Fin du numerus clausus en médecine
Les annonces gouvernementales ne affirmassent pas que le nombre de médecins formés va bien aggraver ni que la question des déserts médicaux sera décidée.
A la rentrée 2020, presque cinquante ans après sa conception, le numerus clausus aura évidemment disparu. Cette suppression, enseignée par le chef de l’Etat en septembre 2018 et choisie lundi 3 juin lors de l’examen de la loi santé au Sénat, doit mettre fin au gâchis humain d’une première année de médecine ultra-sélective, la Paces, où plus des trois quarts des quelque 60 000 inscrits échouent à décrocher une place dans les filières médicales. Elle doit aussi collaborer à dénouer la carence de médecins.
Mais cette promesse extraordinaire pourrait éveiller quelques déceptions. La commission des affaires sociales du Sénat a déjà mis en garde contre une « communication gouvernementale potentiellement trompeuse quant à la suppression du numerus clausus et à ses conséquences ». Et dans le monde universitaire et médical, l’affaire semble expérimentée, jusque dans les rangs feutrés des doyens de faculté de médecine : cette « suppression » du numerus clausus serait en réalité amplement en trompe-l’œil.
Pourquoi une telle suspicion envers une mesure pourtant amplement saluée ? Certes, le nombre de places ouvertes dans les filières des études de santé (médecine, maïeutique, odontologie, pharmacie) ne sera plus établi par l’Etat pour chacune des trente-sept facultés françaises (13 523, dont 8 205 en médecine à la rentrée 2018). Mais il restera : aux universités désormais de fixer ce contingentement, en fonction de leurs capacités de formation et des besoins de santé du territoire, « sur avis conforme de l’agence régionale de santé [ARS] », et au regard « d’objectifs nationaux pluriannuels relatifs au nombre de professionnels à former établis par l’Etat ». Il y aura donc toujours un chiffre couperet.

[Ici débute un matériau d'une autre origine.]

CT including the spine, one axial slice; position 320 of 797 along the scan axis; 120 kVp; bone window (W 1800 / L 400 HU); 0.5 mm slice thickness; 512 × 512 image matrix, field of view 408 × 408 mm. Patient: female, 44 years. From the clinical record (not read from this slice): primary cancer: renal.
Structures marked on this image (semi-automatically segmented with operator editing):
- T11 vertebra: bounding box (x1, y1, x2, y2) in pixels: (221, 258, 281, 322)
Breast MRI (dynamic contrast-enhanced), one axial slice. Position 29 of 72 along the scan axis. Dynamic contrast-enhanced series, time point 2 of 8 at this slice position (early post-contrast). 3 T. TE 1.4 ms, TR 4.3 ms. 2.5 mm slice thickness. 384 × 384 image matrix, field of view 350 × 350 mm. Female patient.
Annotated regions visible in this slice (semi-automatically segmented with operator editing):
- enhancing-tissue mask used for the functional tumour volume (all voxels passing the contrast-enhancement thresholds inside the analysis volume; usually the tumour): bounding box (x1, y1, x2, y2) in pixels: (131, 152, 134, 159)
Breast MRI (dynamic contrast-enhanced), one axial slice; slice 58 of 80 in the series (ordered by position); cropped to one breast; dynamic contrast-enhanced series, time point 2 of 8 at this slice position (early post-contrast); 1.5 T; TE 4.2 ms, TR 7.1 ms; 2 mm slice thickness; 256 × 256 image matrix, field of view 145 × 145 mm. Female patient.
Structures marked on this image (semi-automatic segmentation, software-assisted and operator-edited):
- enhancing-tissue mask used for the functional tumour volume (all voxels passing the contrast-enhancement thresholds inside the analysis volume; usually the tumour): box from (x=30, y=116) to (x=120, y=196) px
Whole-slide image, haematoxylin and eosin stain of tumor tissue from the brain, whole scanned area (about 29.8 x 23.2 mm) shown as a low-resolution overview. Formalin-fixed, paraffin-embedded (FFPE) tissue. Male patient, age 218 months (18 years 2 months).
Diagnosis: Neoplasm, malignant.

« On va avoir une forte désillusion »
Si la transformation apparaît comme source d’une plus grande souplesse, difficile en revanche d’y voir un changement. « On laisse croire qu’on va ouvrir les vannes pour rejoindre les études médicales, que ça va être “open bar”, alors que ce ne sera pas du tout le cas », pointe un universitaire.
Le chef de l’Etat a beau annoncer qu’« il n’y aura plus de concours à la fin de la première année », des épreuves sélectives – en cours de définition, elles seront précisées par décret – viendront le remplacer. Au même temps, la Paces, première année aboutissant à ces épreuves, elle aussi enseignée comme « supprimée », va persister dans une version proche, même si des voies alternatives vont monter en force.